## INPUT FOR THIS TASK
——

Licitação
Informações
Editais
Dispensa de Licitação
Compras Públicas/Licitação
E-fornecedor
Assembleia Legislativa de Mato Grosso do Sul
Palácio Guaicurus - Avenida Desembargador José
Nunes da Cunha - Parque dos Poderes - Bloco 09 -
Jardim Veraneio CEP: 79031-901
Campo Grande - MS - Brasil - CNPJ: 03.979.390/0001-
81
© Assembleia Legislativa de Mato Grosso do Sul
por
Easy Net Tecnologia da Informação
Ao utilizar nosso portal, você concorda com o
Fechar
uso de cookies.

——

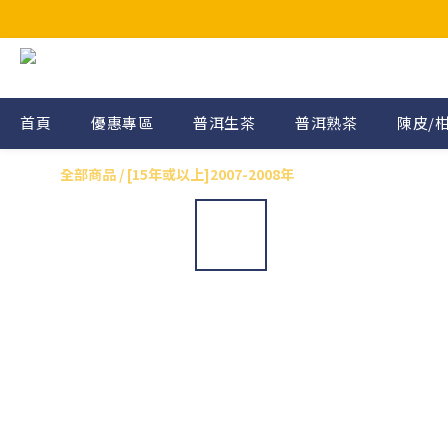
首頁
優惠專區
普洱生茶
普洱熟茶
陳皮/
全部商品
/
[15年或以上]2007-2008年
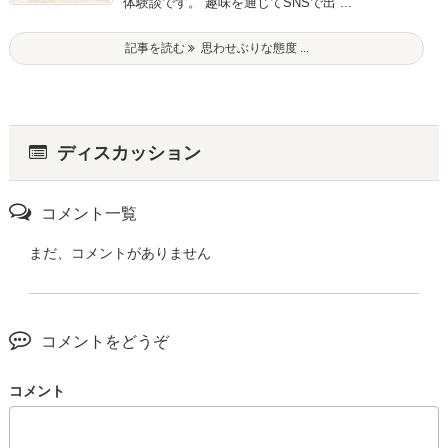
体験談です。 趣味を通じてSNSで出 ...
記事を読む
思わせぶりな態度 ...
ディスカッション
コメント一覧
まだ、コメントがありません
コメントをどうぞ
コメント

——

## TASK DESCRIPTION
Give nothing except how many lines of the records include "Assembleia".

## PROBLEM SOLUTION
2